Вдруг она схватилась за голову: через полтора часа должно начаться венчание, а ни жених, ни невеста все еще не приехали! Как это она могла об этом забыть! Бегом вернувшись в гостиную, она в полной растерянности открыла окно и выглянула из эркера на улицу, словно могла взглядом заставить обоих появиться, но толпа людей, выходивших из трамвая, спокойно рассеялась; она побежала назад и чуть не столкнулась с Гансом, одетым, как всегда, безупречно, он как раз собирался войти в комнату.

– Боже мой, – вырвалось у нее, – я думаю, нам придется отменить венчание, ведь их все еще нет!

– Прок… Ты права, я об этом как-то не подумал, – испуганно отозвался он. – Подтолкнув ее обратно в комнату, он сказал, кусая губы: – Надеюсь, Кристофа все же не задержали в последний момент. Мама, ведь сегодня в четыре утра началась война. – И вдруг засмеялся язвительным смехом и топнул ногой. Мать удивленно взглянула на него.

– А тебе разве не нравится война? – сдавленно крикнула она, словно забыв о венчании; вне себя от волнения, она ухватила его за плечи и заставила посмотреть ей в глаза. – Неужели ты против войны? – произнесла она, спотыкаясь на каждом слове. Казалось, Ганс буквально корчится от душевной муки; сердито отбиваясь, он попытался высвободиться из ее рук, взглянул на нее покрасневшими от бессонницы несчастными глазами и процедил:

– А ты действительно думаешь, что мне… что нам хочется, чтобы началась война?

Она отпустила его и спокойно произнесла:

– Ты, как и я, знаешь, что они с самого начала стремились начать войну. Почему же ты не хочешь признаться, что не согласен с этими преступниками?

Он отпрянул от нее, как ужаленный, и грозно уставился ей в лицо; она ужасно испугалась этого незнакомого, злобного взгляда прищуренных глаз, и ей показалось, будто она никогда не поймет, что же произошло с ее мальчиком за эти годы, сколько грязи свалилось на его голову. А он словно уже и не видел ее. Скорчившись, как от невыносимой боли в животе, он почти навис над столом и смотрел невидящими глазами мимо нее, в пустоту. Она холодно подумала: «Так выглядит человек, который уже не может ни молиться, ни плакать…» Потом ее пронзила мысль: ведь этот совершенно чужой ей человек – ее сын, родившийся из ее чрева, и она, не рассуждая, обвила руками его шею и облила слезами его мягкие темные волосы, чувствуя, как он извивается в ее руках, словно хочет вырваться из них. Но потом напряжение спало, и он приник к ее груди, вялый и сломленный.

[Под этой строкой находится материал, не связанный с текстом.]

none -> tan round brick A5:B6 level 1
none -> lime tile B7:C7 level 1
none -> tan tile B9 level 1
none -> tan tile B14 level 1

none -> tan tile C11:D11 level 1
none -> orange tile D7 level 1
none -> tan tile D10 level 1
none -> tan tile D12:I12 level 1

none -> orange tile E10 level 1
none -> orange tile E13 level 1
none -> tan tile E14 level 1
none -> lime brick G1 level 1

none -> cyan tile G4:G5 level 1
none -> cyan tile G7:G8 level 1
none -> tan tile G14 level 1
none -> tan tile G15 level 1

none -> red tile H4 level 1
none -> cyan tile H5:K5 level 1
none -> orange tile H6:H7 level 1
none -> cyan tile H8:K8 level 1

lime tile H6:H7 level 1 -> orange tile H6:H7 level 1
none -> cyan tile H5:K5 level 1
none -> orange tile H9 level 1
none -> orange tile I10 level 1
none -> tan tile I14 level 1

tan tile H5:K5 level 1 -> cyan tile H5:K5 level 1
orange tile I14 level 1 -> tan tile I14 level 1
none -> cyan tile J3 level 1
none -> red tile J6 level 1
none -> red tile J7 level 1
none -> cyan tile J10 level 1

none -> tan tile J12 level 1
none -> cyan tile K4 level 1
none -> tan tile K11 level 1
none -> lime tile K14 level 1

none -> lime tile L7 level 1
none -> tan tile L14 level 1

– Не переживай так сильно, мой мальчик, – шепнула она плача. – Нет на свете абсолютно пропащих людей, слышишь, нет! – И почувствовала, что отдала бы десять лет жизни за то, чтобы он мог плакать, как она; он был совершенно растерян и беспомощен перед той застывшей громадой мыслей, которых не хотел высказать, хотя громада эта уже закачалась и угрожала рухнуть на него. Стыд и смятение приковали его к ее груди, она чувствовала это, а он не решался ни поднять взгляд, ни высвободиться из ее объятий, хотя ему, конечно, была мучительна эта поза. И все-таки она ощутила странную радость – от того, что он мог в ее присутствии закрыть глаза, измученные глаза, которые не могли не видеть и которым пришлось увидеть то, чего им, вероятно, вовсе не хотелось видеть…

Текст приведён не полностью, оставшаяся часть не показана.